I watched her leave. She wore a fur-lined raincoat. She walked down Rue Victor-Massé on the left-hand side of the street and I wondered if she would go into the Tabarin. But she didn’t. She disappeared. Perhaps into the hotel, further down the street? After all, she was just as likely to be the proprietor of a hotel as of a cabaret or a perfumery. He remained sitting at the table, his head lowered, pensive, the cigarette holder dangling from the corner of his mouth, as if he’d just taken a punch. Under the neon light, his face was veiled in a film of sweat and a kind of grey grease that I’ve noticed on the faces of men made to suffer by women. Then he got up, too. He was tall, his back slightly stooped. Through the glass, I saw him walk down Rue Pigalle, moving like a sleepwalker.

That was my first encounter with Dr Bouvière. The second was about a fortnight later, in another café, near Denfert-Rochereau. Paris is a big city, but I think you can meet the same person several times and often in places where it would seem most unlikely: in the metro, on the boulevards…Once, twice, three times, you could almost say that fate — or chance — had a hand in it, and was willing a certain meeting or steering your life in a new direction, but you seldom heed its call.
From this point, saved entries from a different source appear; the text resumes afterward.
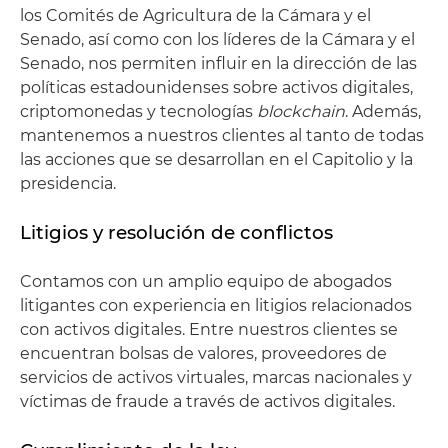
los Comités de Agricultura de la Cámara y el
Senado, así como con los líderes de la Cámara y el
Senado, nos permiten influir en la dirección de las
políticas estadounidenses sobre activos digitales,
criptomonedas y tecnologías
blockchain
. Además,
mantenemos a nuestros clientes al tanto de todas
las acciones que se desarrollan en el Capitolio y la
presidencia.
Litigios y resolución de conflictos
Contamos con un amplio equipo de abogados
litigantes con experiencia en litigios relacionados
con activos digitales. Entre nuestros clientes se
encuentran bolsas de valores, proveedores de
servicios de activos virtuales, marcas nacionales y
víctimas de fraude a través de activos digitales.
You let the face go, and it remains forever unknown, and you feel relief, but also remorse.

I went into the café to buy cigarettes and there was a queue at the counter. The clock on the far wall was showing seven o’clock in the evening. At a table beneath it, in the middle of the red moleskin banquette, I recognised Bouvière. There were a few people with him, but they were sitting on chairs. Bouvière was sitting on the banquette by himself, as if the more comfortable spot was his by right. The grey grease and sweat had disappeared from his face, and the cigarette holder was no longer dangling from the corner of his mouth. He was barely the same man. This time he was talking; he even seemed to be delivering a lecture while the others listened in rapture. One of them was scribbling in a large school exercise book. Girls as well as boys. I don’t know why I was so curious, perhaps that evening it was the need to answer the question I was asking myself: how could a man transform so dramatically depending on whether he’s in Pigalle or Denfert-Rochereau? I had always been very sensitive to the mysteries of Paris.